[Lens and sensor metadata]
···
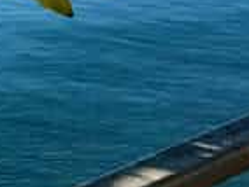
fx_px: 1218
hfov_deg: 11.5
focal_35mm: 169
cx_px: -5
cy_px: -344
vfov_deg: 7.8
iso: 80
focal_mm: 6.9
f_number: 1.8
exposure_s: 1/2710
···
EXERCISE DIRECTIONS
A complete and exact copy of the records is required. Exclude the pictures.

SOLUTION TO THIS EXERCISE
fx_px: 1218
hfov_deg: 11.5
focal_35mm: 169
cx_px: -5
cy_px: -344
vfov_deg: 7.8
iso: 80
focal_mm: 6.9
f_number: 1.8
exposure_s: 1/2710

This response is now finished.